Exercise
Copy word for word the part of the listing that opens with the line containing "scientific name: Nemateleotris magnifica" and runs through the end of the listing, both ends included. Leave the pictures out of your answer.

[Collected data entries]
══════════════════════════════
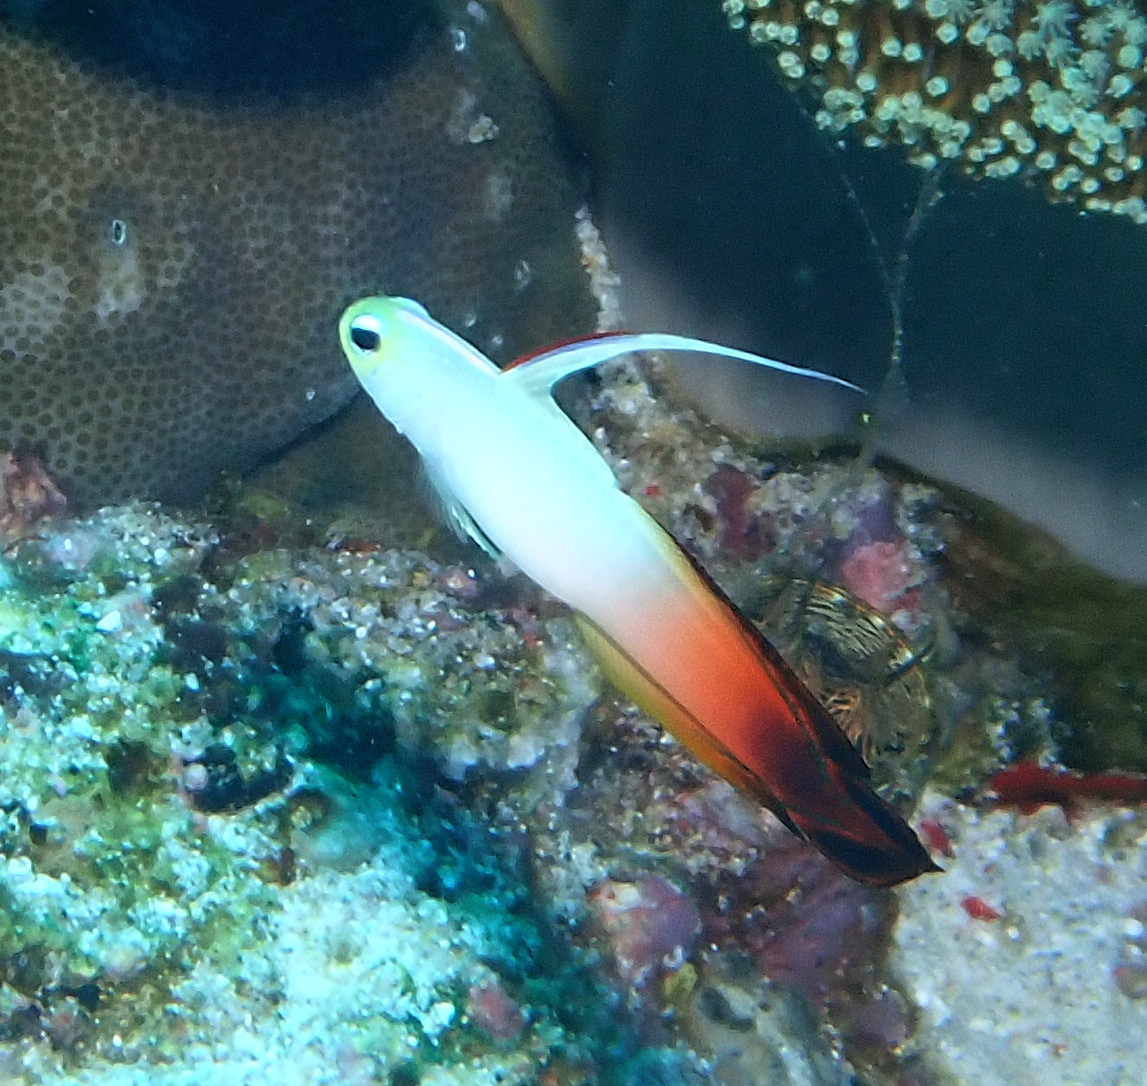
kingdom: Animalia
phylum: Chordata
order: Perciformes
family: Microdesmidae
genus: Nemateleotris
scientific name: Nemateleotris magnifica
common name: Fire goby
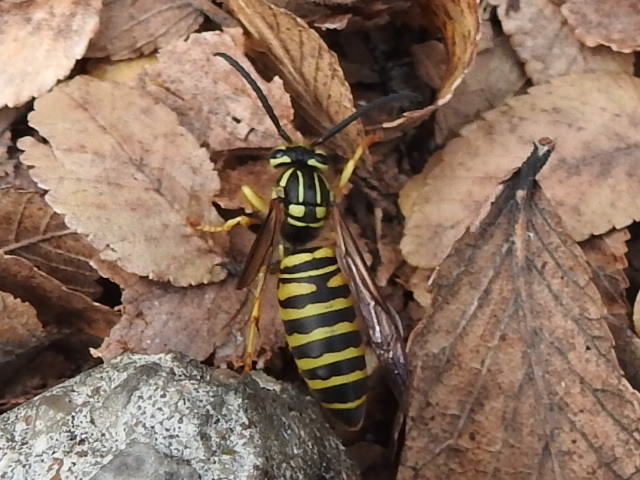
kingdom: Animalia
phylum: Arthropoda
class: Insecta
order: Hymenoptera
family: Vespidae
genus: Vespula
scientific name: Vespula squamosa
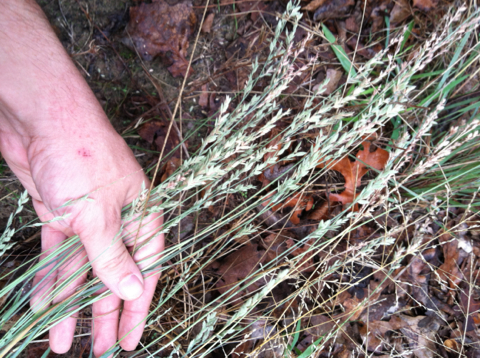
══════════════════════════════
Reply to the task
scientific name: Nemateleotris magnifica
common name: Fire goby
kingdom: Animalia
phylum: Arthropoda
class: Insecta
order: Hymenoptera
family: Vespidae
genus: Vespula
scientific name: Vespula squamosa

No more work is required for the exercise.